According to Ars Technica, on Tuesday, OpenAI released a new AI image synthesis tool called GPT Image 1.5 to all ChatGPT users. This model reportedly generates images up to four times faster than its predecessor and costs about 20 percent less through the API. It’s a “native multimodal” model, meaning it processes images and text prompts within the same neural network, allowing for conversational photo editing. The release comes after Google beat OpenAI to market with a public prototype in March, later refining it into the popular Nano Banana image models. OpenAI’s new tool is designed to match those editing features, particularly in preserving facial likeness across edits and rendering text more clearly. The company’s CEO of applications, Fidji Simo, announced a new dedicated image creation space in ChatGPT’s sidebar to accommodate the visual task.
Strategy and timing
Here’s the thing: this isn’t just another incremental update.
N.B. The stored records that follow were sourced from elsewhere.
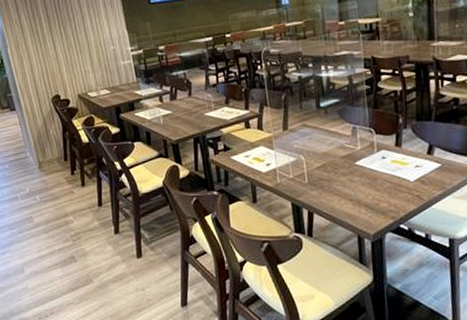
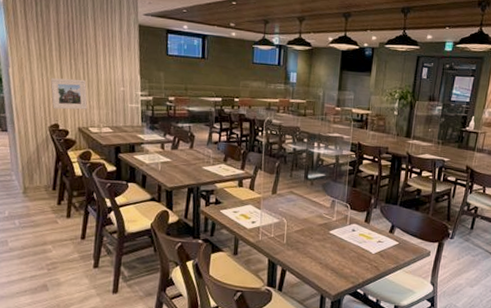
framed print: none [45,45,83,80] -> present [50,78,88,110]

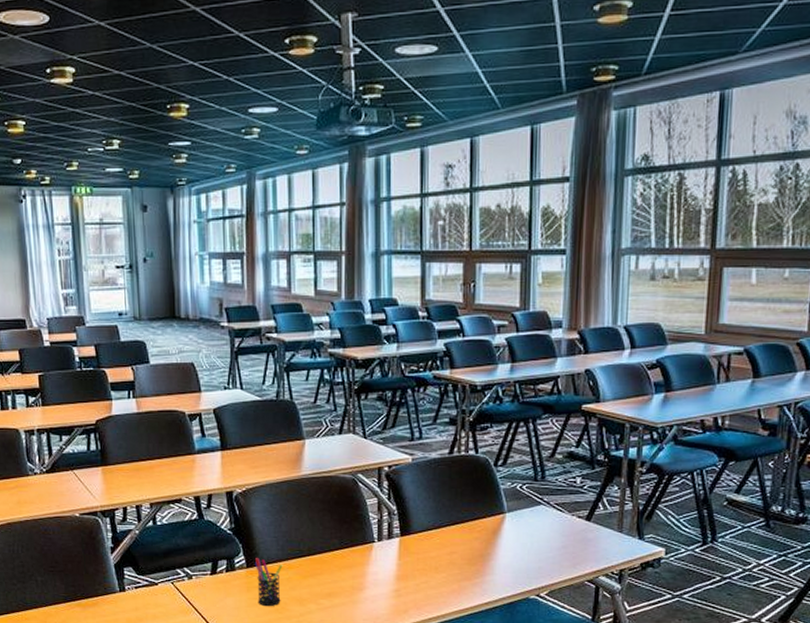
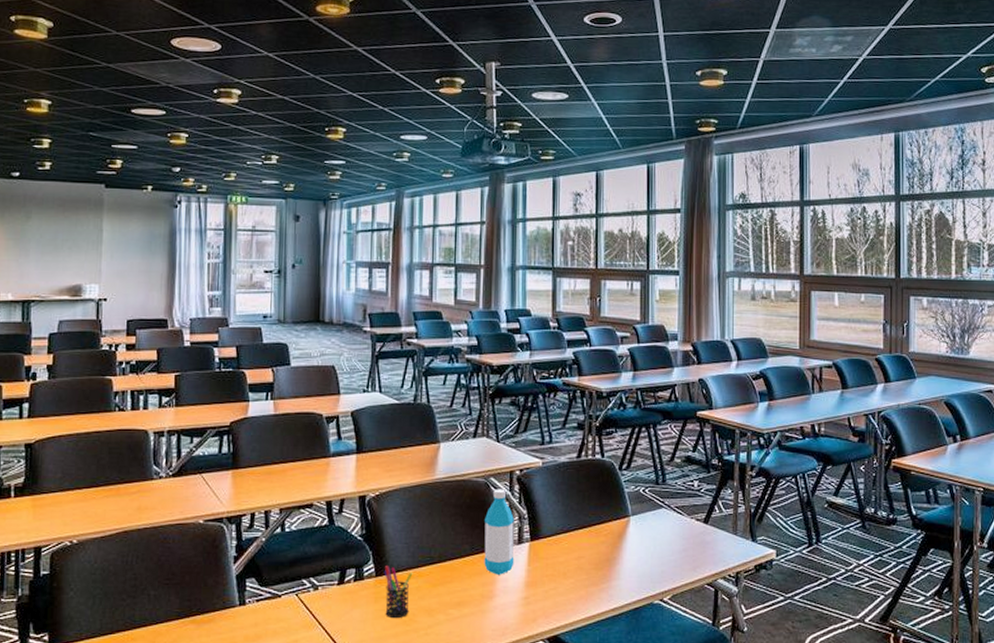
water bottle: none [353,485,384,568] -> present [484,489,514,575]

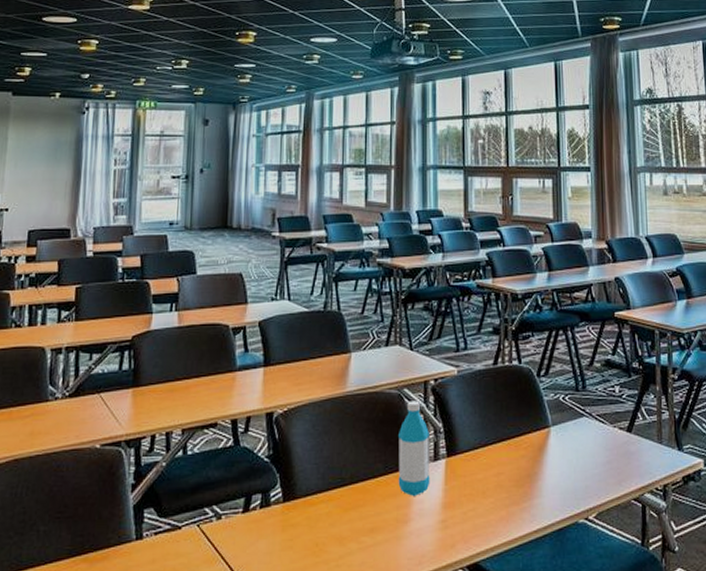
pen holder: present [384,566,413,619] -> none [292,490,323,550]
The timing is a direct, competitive response. Google’s Nano Banana models gained serious social media traction after their August release, especially for keeping faces consistent and rendering legible text. That got OpenAI‘s attention, and fast. So they’re pushing out GPT Image 1.5 to claw back mindshare and developer usage. Making it faster and 20% cheaper via the API isn’t an accident—it’s a classic land-grab move to make their model the default for anyone building apps that need this stuff. They’re basically commoditizing advanced image manipulation before our eyes.
The friction keeps dropping
And that’s the real story. For most of history, faking a photo well took real skill. Now? It’s a chat. You upload a pic of your dad and type “put him in a tuxedo at a wedding.” The model treats the pixels and your words as the same kind of data, predicting new pixels like it predicts the next word in a sentence. The barrier isn’t just lower; it’s practically gone. Sure, the model isn’t perfect—it still messes up prompts sometimes. But when it works, the results are scarily convincing. A consultant named Shaun Pedicini has even set up a useful “GenAI Image Editing Showdown” site to compare outputs, and the progress is stark.
Obvious utility, obvious danger
This capability is a double-edged sword. The power to tweak a photo while keeping someone’s face perfectly intact is a dream for legitimate editors. But it’s also a nightmare for creating deepfakes and non-consensual imagery. OpenAI has filters for overtly sexual or violent content, but what about just putting someone in an embarrassing, fake situation? That’s still possible. They’re adding C2PA metadata to label images as AI-generated, but let’s be real—that can be stripped with a quick re-save. We’re in a new era where every image is suspect. And the improved text generation, shown off in a demo of a fake newspaper, just pushes us further toward a world where even historical-looking documents can’t be trusted.
Where this is all heading
OpenAI admits the model has flaws with certain drawing styles and scientific accuracy. But they believe, as they wrote in their blog post, that “we’re still at the beginning.” And if the last few years are any indication, they’re probably right. The tech will only get better, faster, and more accessible. This forces a huge cultural question: what do visual images even mean anymore when anyone can fabricate reality over a coffee break? It’s a tool of incredible creative power and equally incredible destructive potential, and it’s now sitting in the sidebar of ChatGPT for millions. The friction is gone. Now we have to deal with the fallout.